Rekordowe wpływy z mandatów. Dlaczego płacimy więcej, mimo braku podwyżek?

Tylko w pierwszych dziewięciu miesiącach tego roku kierowcy wpłacili do budżetu państwa niemal tyle, co przez cały ubiegły rok. Okazuje się jednak, że nie oznacza to częstszego łamania prawa. Wzrosła jedynie średnia kwota grzywny.
Mandaty, przez niektórych kierowców nazywane „podatkiem drogowym”, w tym roku szerokim strumieniem zasilają Skarb Państwa.
Mandaty – rekordowe wpływy
Według danych Izby Skarbowej w Opolu, obsługującej mandaty z całego kraju, od stycznia do września nałożono na kierowców rekordową sumę 1,130 mld zł kar. Warto zauważyć, że przez cały ubiegły rok kwota grzywien, które wpłynęły na konto urzędu skarbowego w Opolu, wyniosła 1,169 mld zł. Rok wcześniej kierowcy „zasponsorowali” budżet kwotą zaledwie 903 mln zł. To oznacza, że już w październiku bieżącego roku budżet zrealizował plan na cały rok. Około 22 mln właścicieli prawa jazdy zapłaciło średnio ponad 51 zł „podatku drogowego”.
Mandaty – stała liczba ukaranych kierowców
Okazuje się, że wydajność pracy drogówki nie wzrosła. Choć łączna suma kar znacznie się zwiększyła, liczba nałożonych mandatów prawie nie uległa zmianie. W tym roku wystawiono 2,350 mln mandatów, w porównaniu do niemal 2,352 mln w analogicznym okresie 2023 r. Średnia kwota grzywny wynosi około 500 zł, co świadczy o tym, że policjanci postawili na „jakość, a nie ilość”.

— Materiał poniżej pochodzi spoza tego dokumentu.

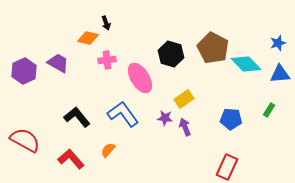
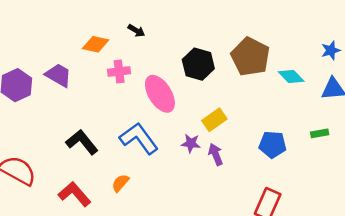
black arrow: (106, 23) -> (136, 31), moved, turned -40
cyan diamond: (246, 64) -> (291, 76), size x0.7
green rectangle: (269, 110) -> (320, 133), turned 48

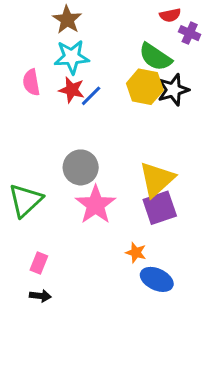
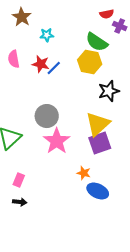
brown star: (67, 20) -> (22, 17), moved
cyan star: (72, 57) -> (47, 35), moved, size x0.6
black star: (173, 90) -> (109, 91), moved

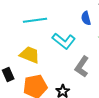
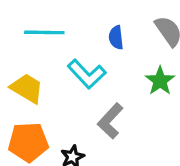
blue semicircle: (86, 18) -> (116, 37), moved

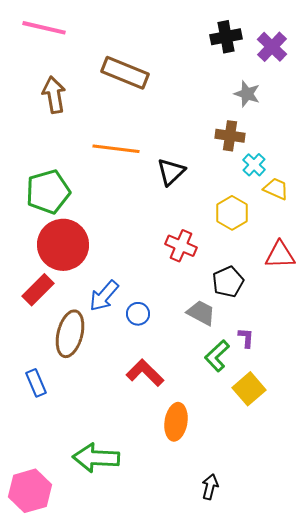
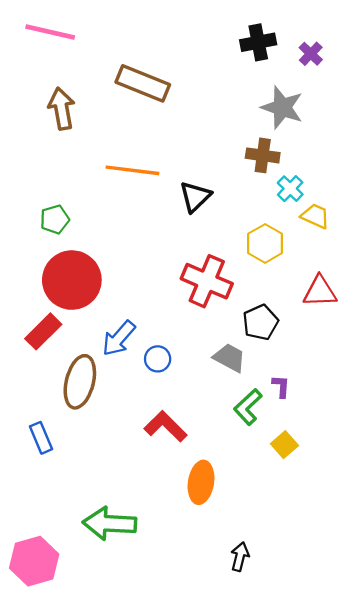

Podwyżka bez zmiany taryfikatora
Jak wytłumaczyć wzrost wpływów do budżetu, skoro liczba ukaranych pozostaje na stałym poziomie, a mandaty podrożały już w styczniu 2022 r.? Odpowiedź jest jedna: od września 2022 r. działa tzw. recydywa mandatowa. Powtórzenie tych samych wykroczeń w okresie dwóch lat skutkuje podwójną grzywną.
Zasada ta obejmuje najpoważniejsze naruszenia, przede wszystkim przekroczenie prędkości – mandat może sięgnąć aż 5000 zł. Także za wykroczenia wobec pieszych, za które kara wynosi do 3000 zł zamiast 1500 zł. Oznacza to, że kierowcy regularnie łamiący przepisy drogowe wspierają budżet podwójnymi wpłatami.
Mandaty nie tylko od policjantów
To jednak tylko część pieniędzy płaconych przez kierowców, gdyż mandaty nakładane przez Inspekcję Transportu Drogowego (ITD), dokładnie Centrum Automatycznego Nadzoru nad Ruchem Drogowym (CANARD) nie przechodzą przez rachunek urzędu skarbowego w Opolu. Te trafiają bezpośrednio na konto ITD. Tymczasem CANARD rocznie wykonują ponad milion zdjęć, jednak skutecznie udaje się ukarać mniej niż połowę sprawców wykroczeń. Wielu unika grzywny z powodu trudności w jej skutecznym nałożeniu.